__Assigned task__.
Gather every line of the listing below that contains the word "Герасименко" and copy each such line in full.

__Data for analysis__.
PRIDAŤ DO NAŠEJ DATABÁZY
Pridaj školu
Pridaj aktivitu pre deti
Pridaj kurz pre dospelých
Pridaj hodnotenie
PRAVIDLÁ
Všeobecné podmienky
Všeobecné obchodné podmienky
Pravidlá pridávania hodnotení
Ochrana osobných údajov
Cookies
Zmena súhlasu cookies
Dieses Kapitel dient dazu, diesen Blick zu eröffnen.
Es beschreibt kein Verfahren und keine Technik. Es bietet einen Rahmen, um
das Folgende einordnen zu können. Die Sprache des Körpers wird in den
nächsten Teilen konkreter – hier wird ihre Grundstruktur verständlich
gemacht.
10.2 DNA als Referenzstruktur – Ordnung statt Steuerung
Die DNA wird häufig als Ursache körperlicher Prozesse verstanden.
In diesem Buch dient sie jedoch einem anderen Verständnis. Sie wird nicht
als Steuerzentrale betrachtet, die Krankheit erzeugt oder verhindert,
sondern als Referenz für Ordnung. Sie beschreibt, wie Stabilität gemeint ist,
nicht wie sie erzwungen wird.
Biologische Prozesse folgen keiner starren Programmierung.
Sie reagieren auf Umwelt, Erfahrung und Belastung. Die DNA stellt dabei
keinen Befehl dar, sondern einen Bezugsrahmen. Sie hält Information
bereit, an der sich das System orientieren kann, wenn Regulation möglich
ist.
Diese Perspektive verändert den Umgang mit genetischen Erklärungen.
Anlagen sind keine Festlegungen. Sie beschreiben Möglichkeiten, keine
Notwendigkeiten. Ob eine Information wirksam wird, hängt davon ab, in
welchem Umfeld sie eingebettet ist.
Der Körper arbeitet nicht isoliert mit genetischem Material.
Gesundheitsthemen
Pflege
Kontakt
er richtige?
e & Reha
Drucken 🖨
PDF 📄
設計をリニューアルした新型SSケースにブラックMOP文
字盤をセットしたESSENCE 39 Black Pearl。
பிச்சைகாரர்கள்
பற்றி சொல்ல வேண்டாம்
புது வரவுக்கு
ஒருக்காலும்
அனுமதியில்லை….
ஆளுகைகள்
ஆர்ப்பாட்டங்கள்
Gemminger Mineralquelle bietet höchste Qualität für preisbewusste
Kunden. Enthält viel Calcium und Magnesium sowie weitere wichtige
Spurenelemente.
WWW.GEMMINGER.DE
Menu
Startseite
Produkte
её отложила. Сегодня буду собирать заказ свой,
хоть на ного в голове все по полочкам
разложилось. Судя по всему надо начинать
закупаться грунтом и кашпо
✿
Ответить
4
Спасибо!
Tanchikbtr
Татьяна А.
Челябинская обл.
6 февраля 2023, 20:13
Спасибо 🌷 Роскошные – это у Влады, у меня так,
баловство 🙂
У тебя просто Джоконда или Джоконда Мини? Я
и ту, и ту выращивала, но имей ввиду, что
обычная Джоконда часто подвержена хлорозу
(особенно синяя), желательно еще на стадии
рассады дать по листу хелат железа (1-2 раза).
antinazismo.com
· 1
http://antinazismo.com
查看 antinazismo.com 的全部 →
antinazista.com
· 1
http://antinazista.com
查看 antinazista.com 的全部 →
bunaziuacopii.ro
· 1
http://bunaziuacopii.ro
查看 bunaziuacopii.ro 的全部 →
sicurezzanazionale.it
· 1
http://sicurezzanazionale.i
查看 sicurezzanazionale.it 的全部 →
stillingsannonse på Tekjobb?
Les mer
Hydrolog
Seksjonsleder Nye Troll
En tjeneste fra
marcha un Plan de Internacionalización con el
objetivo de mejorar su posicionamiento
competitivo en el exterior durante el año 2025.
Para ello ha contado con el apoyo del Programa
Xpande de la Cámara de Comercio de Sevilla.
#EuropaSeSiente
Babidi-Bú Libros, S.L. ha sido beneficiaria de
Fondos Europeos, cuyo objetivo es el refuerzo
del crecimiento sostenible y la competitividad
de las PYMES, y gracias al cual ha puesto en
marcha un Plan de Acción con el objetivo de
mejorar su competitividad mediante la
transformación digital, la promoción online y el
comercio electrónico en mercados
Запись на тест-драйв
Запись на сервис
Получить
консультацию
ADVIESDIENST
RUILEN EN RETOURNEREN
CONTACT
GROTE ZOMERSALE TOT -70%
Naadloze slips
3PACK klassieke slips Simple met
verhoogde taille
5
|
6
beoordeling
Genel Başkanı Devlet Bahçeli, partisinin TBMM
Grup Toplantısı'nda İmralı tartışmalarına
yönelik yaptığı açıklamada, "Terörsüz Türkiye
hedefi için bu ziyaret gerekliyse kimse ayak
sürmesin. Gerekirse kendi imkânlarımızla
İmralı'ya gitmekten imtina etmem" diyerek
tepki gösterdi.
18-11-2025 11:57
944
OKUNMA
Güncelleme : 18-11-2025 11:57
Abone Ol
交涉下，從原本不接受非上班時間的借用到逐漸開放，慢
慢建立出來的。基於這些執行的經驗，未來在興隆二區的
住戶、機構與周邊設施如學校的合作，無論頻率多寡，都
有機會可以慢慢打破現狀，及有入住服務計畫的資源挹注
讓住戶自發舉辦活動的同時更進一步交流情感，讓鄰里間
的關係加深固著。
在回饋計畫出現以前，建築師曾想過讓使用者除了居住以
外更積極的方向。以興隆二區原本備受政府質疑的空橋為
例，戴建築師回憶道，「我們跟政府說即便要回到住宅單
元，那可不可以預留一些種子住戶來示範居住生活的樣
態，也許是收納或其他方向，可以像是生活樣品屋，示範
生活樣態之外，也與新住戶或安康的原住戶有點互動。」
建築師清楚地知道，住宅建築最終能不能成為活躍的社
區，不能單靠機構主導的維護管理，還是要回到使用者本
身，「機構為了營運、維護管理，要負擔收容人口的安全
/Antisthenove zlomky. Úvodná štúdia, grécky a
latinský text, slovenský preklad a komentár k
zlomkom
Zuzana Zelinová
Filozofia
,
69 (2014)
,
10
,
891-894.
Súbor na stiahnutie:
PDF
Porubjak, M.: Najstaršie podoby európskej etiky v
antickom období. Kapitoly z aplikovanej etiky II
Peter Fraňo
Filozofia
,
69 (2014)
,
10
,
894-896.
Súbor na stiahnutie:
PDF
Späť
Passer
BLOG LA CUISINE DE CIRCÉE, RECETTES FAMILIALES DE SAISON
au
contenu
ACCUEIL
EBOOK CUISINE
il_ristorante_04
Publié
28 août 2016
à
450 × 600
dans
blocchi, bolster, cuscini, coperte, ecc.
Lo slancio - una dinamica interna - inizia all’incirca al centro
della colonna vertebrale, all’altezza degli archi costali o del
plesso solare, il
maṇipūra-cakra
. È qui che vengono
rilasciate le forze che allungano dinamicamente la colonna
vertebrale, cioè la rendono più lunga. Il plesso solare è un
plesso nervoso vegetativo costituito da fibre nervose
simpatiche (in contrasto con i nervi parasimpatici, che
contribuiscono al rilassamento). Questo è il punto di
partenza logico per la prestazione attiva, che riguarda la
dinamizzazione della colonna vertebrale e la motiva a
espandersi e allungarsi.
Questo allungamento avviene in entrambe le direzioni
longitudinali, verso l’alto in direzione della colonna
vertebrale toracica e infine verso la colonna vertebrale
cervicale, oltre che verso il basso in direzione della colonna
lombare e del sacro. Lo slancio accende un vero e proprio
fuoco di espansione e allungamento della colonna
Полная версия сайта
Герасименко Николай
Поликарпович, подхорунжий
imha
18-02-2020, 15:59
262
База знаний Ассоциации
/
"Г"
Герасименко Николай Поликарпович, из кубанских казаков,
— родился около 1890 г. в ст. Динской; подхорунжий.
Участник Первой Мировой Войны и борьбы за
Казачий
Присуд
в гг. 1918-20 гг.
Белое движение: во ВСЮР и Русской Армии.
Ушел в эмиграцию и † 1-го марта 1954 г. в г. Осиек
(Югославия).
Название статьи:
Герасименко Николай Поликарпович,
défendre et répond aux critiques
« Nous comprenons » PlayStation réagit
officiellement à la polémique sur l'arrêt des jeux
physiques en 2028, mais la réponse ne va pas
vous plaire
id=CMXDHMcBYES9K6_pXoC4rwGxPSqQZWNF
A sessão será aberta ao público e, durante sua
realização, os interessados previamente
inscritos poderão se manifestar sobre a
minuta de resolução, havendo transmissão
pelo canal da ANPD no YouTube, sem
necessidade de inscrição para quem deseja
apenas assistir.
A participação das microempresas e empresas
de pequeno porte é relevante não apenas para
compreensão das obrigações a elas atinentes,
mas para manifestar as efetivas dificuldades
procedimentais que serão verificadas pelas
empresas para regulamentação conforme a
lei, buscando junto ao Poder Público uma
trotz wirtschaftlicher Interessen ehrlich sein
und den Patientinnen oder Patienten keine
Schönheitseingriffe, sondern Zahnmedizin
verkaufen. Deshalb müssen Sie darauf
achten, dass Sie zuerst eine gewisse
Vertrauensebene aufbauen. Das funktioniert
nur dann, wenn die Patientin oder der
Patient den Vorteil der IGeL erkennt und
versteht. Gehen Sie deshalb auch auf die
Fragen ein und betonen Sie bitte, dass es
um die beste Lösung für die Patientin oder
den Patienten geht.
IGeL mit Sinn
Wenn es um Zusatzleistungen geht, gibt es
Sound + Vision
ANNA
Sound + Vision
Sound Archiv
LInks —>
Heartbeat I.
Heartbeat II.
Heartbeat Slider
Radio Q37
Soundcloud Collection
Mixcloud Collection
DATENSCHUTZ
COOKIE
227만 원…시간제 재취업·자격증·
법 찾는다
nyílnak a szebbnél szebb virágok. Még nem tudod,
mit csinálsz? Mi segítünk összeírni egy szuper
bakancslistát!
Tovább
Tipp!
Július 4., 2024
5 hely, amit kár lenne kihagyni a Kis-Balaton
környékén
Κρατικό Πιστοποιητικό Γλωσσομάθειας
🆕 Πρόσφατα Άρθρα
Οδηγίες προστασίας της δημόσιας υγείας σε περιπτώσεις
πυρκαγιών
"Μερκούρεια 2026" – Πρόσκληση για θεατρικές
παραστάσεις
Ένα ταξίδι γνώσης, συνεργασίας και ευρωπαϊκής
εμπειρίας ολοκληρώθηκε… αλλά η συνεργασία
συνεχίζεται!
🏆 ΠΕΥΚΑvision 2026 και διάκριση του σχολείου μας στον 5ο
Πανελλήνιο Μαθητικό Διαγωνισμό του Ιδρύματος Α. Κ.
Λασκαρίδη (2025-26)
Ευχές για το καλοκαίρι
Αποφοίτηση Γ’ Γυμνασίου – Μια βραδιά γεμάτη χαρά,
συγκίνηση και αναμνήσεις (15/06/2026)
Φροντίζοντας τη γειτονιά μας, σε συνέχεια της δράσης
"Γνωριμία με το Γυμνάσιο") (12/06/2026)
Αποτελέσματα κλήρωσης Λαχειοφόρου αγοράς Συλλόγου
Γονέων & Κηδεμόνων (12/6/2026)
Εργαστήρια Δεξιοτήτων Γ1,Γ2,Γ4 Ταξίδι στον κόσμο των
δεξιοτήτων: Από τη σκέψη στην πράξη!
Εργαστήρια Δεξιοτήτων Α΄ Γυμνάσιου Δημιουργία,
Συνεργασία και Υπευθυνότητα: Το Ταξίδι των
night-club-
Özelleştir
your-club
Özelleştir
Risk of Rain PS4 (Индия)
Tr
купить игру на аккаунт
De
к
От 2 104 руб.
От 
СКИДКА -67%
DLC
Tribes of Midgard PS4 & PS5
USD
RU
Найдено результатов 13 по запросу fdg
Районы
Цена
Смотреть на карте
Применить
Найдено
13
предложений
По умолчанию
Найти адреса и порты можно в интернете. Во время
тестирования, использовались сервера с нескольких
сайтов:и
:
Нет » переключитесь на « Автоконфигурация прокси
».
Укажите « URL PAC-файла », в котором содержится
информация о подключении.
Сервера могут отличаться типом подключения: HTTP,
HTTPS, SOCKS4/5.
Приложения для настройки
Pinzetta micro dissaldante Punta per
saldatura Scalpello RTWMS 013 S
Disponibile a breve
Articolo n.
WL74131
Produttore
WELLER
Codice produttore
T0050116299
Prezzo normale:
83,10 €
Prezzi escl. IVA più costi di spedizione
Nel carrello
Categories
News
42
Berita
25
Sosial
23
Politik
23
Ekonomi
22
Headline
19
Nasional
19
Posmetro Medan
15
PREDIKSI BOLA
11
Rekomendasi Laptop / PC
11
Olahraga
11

__Answer space__.
Герасименко Николай
Герасименко Николай Поликарпович, из кубанских казаков,
Герасименко Николай Поликарпович,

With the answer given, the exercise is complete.